▶ **ЗАДАЧИ ДЛЯ РЕШЕНИЯ**
**a.** Назовите всех персонажей карикатуры Кукрыниксов, о которой говорится в тексте «Появление проблем».
**b.** Перепишите без изменений фрагмент текста «Появление проблем», начиная со слов «А поэт Иван» и далее вплоть до слов «попу и кулаку).».

▶ **ТЕКСТ ДЛЯ ЧТЕНИЯ**
※ ※ ※
Автор книги: Эдуард Филатьев


Жанр: Биографии и Мемуары, Публицистика


Возрастные ограничения: +18

сообщить о неприемлемом содержимом

Текущая страница: 32 (всего у книги 64 страниц)

Шрифт:
- 100% +
Появление проблем

В марте 1931 года Яков Агранов был назначен начальником Секретно-политического отдела ОГПУ СССР и стал членом коллегии этого чрезвычайного ведомства.

А поэт Иван Приблудный (Яков Петрович Овчаренко), давно уже завербованный гепеушниками, их ожиданий не оправдал. Мало этого, он начал обвинять ОГПУ в том, что оно…

«…преувеличивает политическое значение поступающих в его распоряжение агентурных данных о политической нелояльности поведения тех или иных лиц».

ОГПУ отреагировало мгновенно – в журнале «Смена» была напечатана резко отрицательная рецензия на новую книгу Приблудного. Его стихи назывались «мелкобуржуазными», а на самого автора была помещена карикатура художников Кукрыниксов (поэт пожимал руки попу и кулаку).
※ ※ ※
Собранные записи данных
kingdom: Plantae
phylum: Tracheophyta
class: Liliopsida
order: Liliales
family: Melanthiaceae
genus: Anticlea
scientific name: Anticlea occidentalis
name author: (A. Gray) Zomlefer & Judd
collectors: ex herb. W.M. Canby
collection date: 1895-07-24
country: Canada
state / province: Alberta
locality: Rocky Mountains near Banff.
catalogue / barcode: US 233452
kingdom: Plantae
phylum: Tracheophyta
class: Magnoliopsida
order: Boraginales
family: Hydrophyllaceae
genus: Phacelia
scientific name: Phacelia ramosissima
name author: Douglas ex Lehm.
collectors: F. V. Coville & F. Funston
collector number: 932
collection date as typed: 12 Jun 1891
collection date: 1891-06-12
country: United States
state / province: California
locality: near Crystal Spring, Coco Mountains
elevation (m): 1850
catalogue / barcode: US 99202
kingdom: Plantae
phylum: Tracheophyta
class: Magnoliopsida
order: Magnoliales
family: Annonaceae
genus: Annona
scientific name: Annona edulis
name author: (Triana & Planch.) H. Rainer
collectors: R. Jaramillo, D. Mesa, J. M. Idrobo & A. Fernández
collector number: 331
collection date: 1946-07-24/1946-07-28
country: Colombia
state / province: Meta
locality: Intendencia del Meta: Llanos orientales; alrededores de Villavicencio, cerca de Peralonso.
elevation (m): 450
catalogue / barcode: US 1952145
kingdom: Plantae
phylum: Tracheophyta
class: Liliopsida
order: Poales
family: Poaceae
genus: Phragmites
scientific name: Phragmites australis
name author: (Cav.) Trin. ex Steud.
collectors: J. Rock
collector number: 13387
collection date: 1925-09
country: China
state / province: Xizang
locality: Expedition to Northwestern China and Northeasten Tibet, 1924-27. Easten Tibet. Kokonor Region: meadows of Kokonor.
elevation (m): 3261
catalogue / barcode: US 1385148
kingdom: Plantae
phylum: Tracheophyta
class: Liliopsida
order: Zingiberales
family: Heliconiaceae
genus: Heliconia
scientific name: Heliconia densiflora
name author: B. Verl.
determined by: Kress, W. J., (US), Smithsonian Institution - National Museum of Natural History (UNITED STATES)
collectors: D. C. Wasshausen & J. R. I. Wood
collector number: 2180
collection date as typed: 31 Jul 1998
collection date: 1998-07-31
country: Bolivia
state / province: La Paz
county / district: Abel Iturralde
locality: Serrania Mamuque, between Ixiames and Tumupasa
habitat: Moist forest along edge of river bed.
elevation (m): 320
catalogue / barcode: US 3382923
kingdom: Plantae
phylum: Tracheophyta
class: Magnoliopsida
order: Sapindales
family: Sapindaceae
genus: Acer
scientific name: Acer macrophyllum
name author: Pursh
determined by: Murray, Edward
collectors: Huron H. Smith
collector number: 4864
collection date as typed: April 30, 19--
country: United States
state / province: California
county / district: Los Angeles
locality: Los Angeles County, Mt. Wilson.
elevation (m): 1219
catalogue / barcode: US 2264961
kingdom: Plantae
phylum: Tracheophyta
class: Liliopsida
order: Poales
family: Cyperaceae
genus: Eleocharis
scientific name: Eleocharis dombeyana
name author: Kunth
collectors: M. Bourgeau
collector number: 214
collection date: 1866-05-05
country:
※ ※ ※
▶ **РЕШЕНИЯ ЗАДАЧ**
**a.** Поэт (сам Иван Приблудный), поп и кулак.

**b.**
А поэт Иван Приблудный (Яков Петрович Овчаренко), давно уже завербованный гепеушниками, их ожиданий не оправдал. Мало этого, он начал обвинять ОГПУ в том, что оно…

«…преувеличивает политическое значение поступающих в его распоряжение агентурных данных о политической нелояльности поведения тех или иных лиц».

ОГПУ отреагировало мгновенно – в журнале «Смена» была напечатана резко отрицательная рецензия на новую книгу Приблудного. Его стихи назывались «мелкобуржуазными», а на самого автора была помещена карикатура художников Кукрыниксов (поэт пожимал руки попу и кулаку).